◆ **PROBLEM DETAILS**: Check every line of the data below for the word "gemeente". Copy the ones that have it.

◆ **RECORD EXTRACTS**:

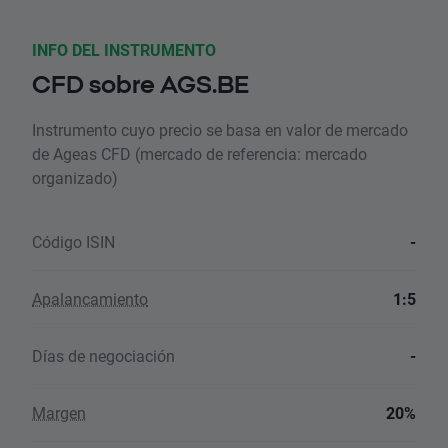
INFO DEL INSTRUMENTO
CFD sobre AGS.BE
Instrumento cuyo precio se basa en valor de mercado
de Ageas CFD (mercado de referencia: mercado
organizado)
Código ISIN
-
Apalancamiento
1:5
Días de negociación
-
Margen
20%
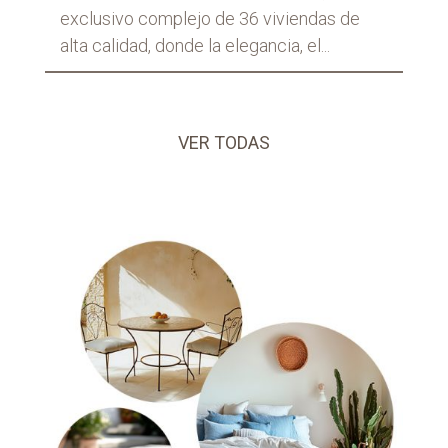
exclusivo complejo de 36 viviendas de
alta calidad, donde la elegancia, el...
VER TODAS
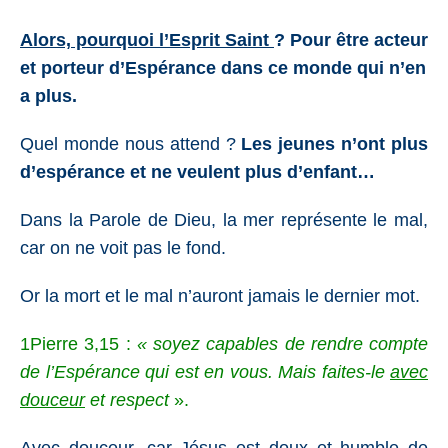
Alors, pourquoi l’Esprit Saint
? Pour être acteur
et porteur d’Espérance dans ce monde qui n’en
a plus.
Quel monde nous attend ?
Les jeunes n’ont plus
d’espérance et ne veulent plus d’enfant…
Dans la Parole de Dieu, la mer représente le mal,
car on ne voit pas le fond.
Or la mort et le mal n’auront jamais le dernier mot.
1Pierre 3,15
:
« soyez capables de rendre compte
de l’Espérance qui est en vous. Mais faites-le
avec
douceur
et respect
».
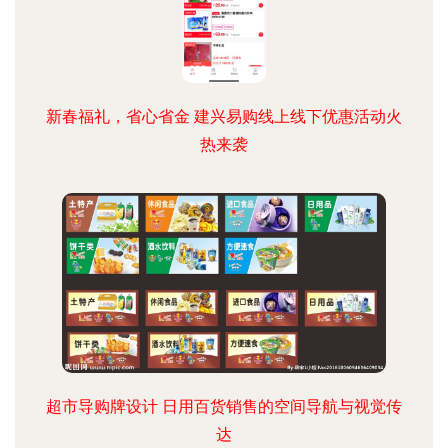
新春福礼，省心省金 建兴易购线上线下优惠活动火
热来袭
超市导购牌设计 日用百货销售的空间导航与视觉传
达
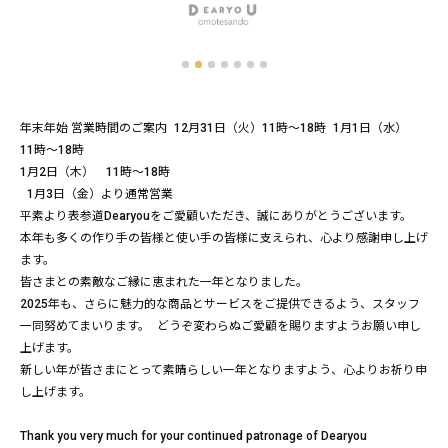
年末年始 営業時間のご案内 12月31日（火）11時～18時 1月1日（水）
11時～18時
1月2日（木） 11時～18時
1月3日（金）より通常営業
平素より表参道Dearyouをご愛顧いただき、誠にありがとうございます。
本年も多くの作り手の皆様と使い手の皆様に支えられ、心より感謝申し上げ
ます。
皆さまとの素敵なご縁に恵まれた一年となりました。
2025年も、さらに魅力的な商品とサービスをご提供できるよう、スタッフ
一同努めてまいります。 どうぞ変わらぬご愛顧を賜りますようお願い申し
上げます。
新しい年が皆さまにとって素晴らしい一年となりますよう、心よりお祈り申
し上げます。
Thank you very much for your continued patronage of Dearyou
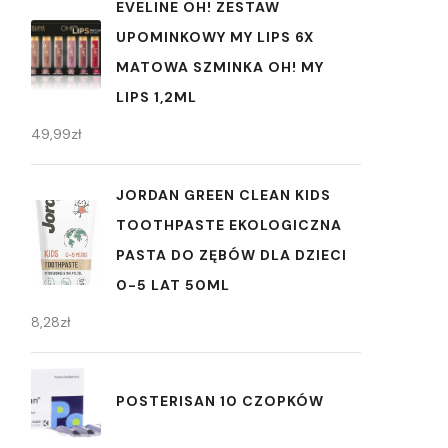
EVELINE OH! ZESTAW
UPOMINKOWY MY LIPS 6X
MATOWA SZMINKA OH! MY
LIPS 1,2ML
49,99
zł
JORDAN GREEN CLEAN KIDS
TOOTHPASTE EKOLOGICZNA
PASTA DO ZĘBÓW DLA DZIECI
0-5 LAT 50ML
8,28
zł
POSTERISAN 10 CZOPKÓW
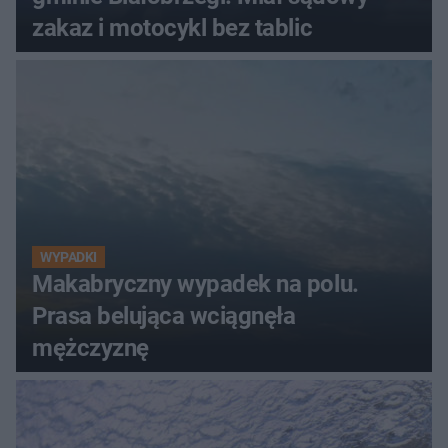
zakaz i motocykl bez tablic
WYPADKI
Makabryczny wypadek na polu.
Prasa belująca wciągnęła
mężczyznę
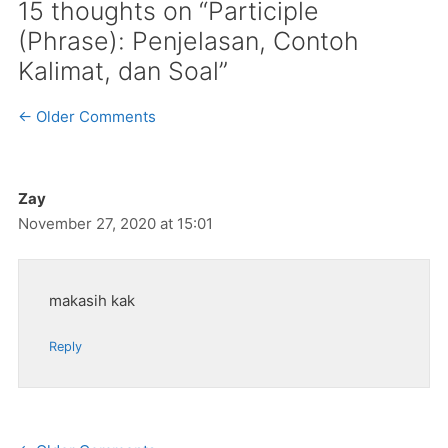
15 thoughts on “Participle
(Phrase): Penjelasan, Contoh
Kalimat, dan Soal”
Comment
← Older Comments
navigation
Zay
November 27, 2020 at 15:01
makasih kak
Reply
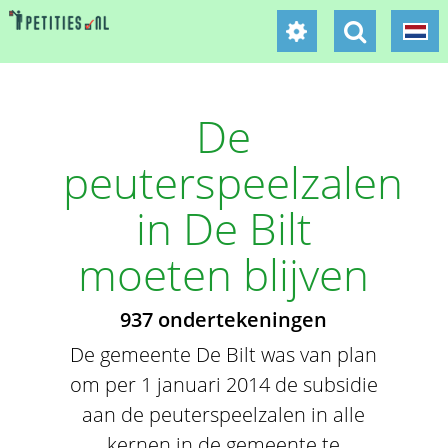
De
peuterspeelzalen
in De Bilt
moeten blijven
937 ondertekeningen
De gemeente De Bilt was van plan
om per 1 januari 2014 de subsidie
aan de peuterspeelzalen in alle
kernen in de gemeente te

◆ **SOLUTION TO THIS TASK**:
De gemeente De Bilt was van plan
kernen in de gemeente te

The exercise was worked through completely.